Each line below containing the word "template" needs to be shown.

Records from a dataset:
╔══

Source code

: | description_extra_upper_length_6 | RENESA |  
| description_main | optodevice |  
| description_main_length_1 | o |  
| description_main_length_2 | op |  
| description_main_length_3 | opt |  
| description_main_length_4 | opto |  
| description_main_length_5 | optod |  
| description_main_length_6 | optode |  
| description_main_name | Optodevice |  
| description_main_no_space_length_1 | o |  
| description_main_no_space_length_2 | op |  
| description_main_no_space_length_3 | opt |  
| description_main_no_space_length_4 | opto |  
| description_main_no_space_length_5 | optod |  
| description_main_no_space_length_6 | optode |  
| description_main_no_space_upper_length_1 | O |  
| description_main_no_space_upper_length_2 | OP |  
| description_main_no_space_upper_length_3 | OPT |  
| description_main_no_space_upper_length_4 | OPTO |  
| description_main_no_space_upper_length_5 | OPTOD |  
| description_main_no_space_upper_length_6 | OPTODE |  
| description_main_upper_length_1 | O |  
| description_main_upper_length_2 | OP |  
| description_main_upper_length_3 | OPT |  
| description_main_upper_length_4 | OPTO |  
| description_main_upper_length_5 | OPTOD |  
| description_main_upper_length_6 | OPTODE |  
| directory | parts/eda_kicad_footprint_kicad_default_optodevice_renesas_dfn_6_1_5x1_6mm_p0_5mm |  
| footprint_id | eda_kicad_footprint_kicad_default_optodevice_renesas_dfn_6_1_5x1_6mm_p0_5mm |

╚══
╔══

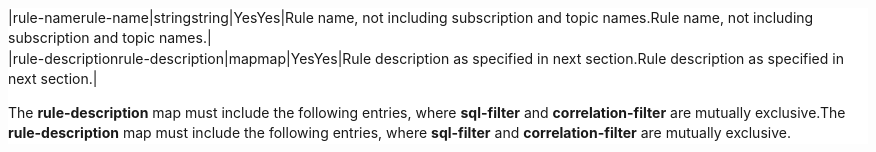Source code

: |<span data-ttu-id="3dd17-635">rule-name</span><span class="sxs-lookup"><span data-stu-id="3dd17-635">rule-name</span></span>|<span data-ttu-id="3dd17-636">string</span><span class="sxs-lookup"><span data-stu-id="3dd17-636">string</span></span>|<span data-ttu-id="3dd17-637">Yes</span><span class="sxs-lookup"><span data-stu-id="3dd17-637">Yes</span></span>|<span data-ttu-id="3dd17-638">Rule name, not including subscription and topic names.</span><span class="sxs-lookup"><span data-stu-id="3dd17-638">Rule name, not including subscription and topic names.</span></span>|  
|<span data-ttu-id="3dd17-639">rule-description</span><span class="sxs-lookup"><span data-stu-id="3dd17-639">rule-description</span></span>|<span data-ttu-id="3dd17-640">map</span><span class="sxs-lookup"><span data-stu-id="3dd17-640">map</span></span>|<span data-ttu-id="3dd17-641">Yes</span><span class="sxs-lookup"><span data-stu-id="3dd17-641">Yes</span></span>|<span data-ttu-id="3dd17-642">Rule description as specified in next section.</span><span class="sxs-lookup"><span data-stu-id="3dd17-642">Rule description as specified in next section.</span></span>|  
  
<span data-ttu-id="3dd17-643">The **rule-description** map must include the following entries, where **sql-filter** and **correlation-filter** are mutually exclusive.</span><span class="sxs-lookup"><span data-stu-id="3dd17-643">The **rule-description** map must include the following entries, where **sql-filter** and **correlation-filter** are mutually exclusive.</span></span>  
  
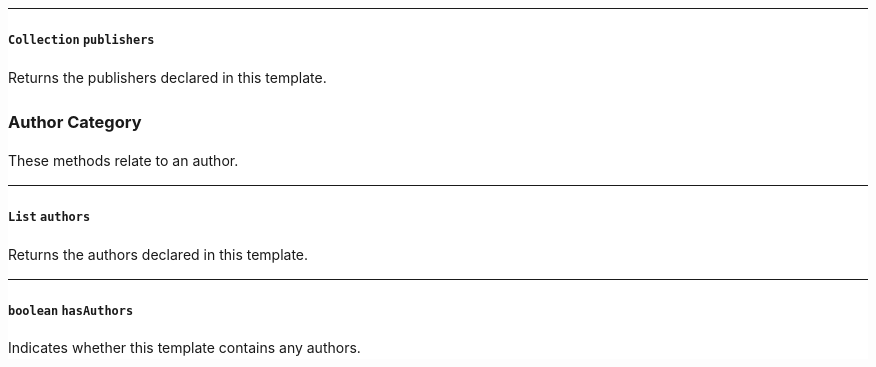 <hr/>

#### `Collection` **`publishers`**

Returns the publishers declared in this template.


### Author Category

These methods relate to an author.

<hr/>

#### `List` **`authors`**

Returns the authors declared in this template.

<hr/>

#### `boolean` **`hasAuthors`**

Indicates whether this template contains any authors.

╚══

Completed task:
Returns the publishers declared in this template.
Returns the authors declared in this template.
Indicates whether this template contains any authors.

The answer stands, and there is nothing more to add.